A Menu escolheu quatro cortes bovinos tradicionais (a unânime picanha, o contrafilé, o acém e a bisteca) e um estilo de carne, o kobe beef, para desvendar qual o seu melhor preparo, no forno, na grelha ou na panela. Esta suculenta tarefa contou com o auxílio de especialistas no assunto. São eles István Wessel, sócio da casa de carnes Wessel; Renato Freddi, do Freddi Carnes; Marcos GuardaBassi, do restaurante Templo da Carne e da Carnes Bassi; e Sylvio Lazzarini Neto, proprietário do Varanda e da empresa Intermezzo Gourmet, fornecedora destes cortes para restaurantes. Lazzarini, ainda, indicou as receitas que ilustram esta reportagem, as quais foram executadas por Patrício Andrade, o chef do Varanda. Em cada escolha, ele mostra o que considera ser a melhor maneira de preparar cada um dos cortes.

E ele começa com a picanha, corte que, segundo reza a lenda, nasceu em terras brasileiras. "Este corte, no entanto, é também muito consumido na Áustria, chamada de tafel spitz", comenta Wessel, húngaro de nascença. Se o destino certo desta carne é a churrasqueira para o brasileiro, a panela é o caminho indicado no país europeu. "Eles fazem como um cozido, servido com raiz-forte", completa.

Kobe beef grelhado, um dos destaques do Varanda

Ao comprar a picanha, é importante ficar atento ao peso. Segundo o Serviço de Informação da Carne (SIC), cada peça deve ter entre 1 quilo e 1,5 quilo. Se for maior, há uma parte de coxão duro que não foi separada do corte. A atenção também é dispensada à capa de gordura da peça - se ela for muito grande, o consumidor vai pagar mais por um corte mais pesado, que não será aproveitado. "A espessura ideal é de 1 centímetro", explica Wessel. Uma capa maior não trará mais sabor. A dica também é escolher o corte que tenha gordura de cor amarelo claro.

A coloração costuma ser um indicativo da idade do boi - se mais escura, pode ser de um animal mais velho. Visualmente, a peça inteira de picanha tem um formato triangular. Quando retiradas suas pontas e cortada como um "retângulo", ela é chamada de bife de tira - o corte que Lazzarini sugere preparar na churrasqueira. Mas se grelhada é o sucesso nacional, a picanha também é muito bem-vinda ao forno. "Muitos clientes que não têm churrasqueira compram para fazer assada", diz Freddi. Na receita de Bassi, é preciso deixar o forno bem quente (250oC) antes de colocar a carne.

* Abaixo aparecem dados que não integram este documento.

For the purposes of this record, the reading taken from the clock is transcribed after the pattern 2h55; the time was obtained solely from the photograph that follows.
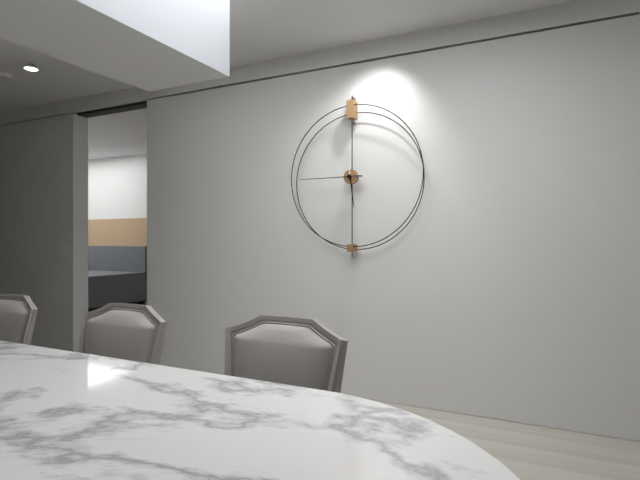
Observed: 5h45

Outro conselho é retirar a carne da geladeira antecipadamente para chegar à temperatura ambiente. "Assim não acontece um choque térmico na carne, que pode prejudicar seu cozimento", justifica Bassi. Ela deve ser temperada com sal cinco minutos antes de entrar no forno, quando deve ficar com a gordura virada para cima. "A picanha vai inchar bem e quando der uma leve entortada na ponta, depois de aproximadamente 40 minutos, estará pronta", finaliza Bassi. "A carne ganha um sabor bem mais amanteigado, quando preparada no forno", completa Lazzarini.